Algorithmic detection: The curse of malwares. The curse of humans?
In similar techniques deployed against humans, the collection of data, its analysis, abnormality breathes from ever-modulating normalised abstractions. Or that is the intention, at least. Modern malware mostly emerges as malicious through the deployment of the detecting algorithm. Circulation and mobility are absolutely necessary for malwares to carry out their deeds of infection, exfiltration and so on. Yet precisely this circulation is its downfall. To be malware, it must move. Yet in moving it changes its ecological condition. Two cultures emerge at the point of software’s algorithmic detection; one becoming-human, one becoming-malware. Indeed, it is tempting to focus on humanly responses, looking at things in relation to ourselves. Yet how does algorithmic detection expose the malicious intentionality of otherwise ‘normal’ software? What human-malware normality is required?
We, malwares and humans, are rightly concerned with algorithmic detection. This is where our cultures converge in a more-than-human political project. We are unlikely to ever sense each other in that way however.
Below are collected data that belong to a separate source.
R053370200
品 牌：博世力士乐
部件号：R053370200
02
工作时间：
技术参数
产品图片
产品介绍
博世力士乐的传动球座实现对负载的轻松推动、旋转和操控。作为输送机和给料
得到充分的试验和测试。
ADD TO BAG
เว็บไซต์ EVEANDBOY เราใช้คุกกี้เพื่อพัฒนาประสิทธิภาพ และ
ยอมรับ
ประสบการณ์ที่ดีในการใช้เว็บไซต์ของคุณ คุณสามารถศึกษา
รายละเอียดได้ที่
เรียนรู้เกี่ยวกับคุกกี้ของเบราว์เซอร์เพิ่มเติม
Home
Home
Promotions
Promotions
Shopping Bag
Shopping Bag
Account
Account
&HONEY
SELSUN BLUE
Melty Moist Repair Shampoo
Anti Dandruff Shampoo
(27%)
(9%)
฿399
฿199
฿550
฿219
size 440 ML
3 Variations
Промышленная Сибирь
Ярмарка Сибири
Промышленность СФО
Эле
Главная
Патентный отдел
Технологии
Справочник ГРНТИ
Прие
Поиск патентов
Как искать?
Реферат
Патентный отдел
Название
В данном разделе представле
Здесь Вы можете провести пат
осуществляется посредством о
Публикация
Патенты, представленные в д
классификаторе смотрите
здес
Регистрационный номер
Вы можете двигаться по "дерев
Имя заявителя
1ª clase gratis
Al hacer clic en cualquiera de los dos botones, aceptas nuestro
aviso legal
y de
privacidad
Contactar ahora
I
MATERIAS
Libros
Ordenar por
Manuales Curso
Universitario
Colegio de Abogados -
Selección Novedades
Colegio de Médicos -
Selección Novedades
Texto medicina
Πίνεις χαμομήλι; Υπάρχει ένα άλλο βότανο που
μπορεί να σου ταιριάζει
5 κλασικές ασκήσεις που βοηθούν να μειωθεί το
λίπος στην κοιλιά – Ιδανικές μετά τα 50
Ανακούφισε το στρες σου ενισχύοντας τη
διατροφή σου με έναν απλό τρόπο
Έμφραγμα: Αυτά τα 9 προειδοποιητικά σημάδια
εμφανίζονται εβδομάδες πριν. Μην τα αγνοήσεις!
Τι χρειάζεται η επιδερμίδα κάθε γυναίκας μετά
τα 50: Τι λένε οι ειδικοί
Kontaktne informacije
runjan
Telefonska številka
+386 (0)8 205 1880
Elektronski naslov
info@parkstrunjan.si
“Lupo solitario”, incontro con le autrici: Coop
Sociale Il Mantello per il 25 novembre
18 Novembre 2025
Humans and malwares develop everyday practice at certain sites, sometimes technological, other times not. These include anti-virus programs, the secure connection to banking credentials, stealing ‘confidential’ big data, in organisational practice, in the virtue of the software programmer, in the chatter of politicians. When malware is detected, when it becomes known, it is sealed-off, destroyed, deleted. As humans, can similar algorithmic detection mechanisms come from our dividualisation? Can looking to a more-than-human offer potential futures of hope and resistance to the dominance of algorithms? A way for us to slither through our spatial registers?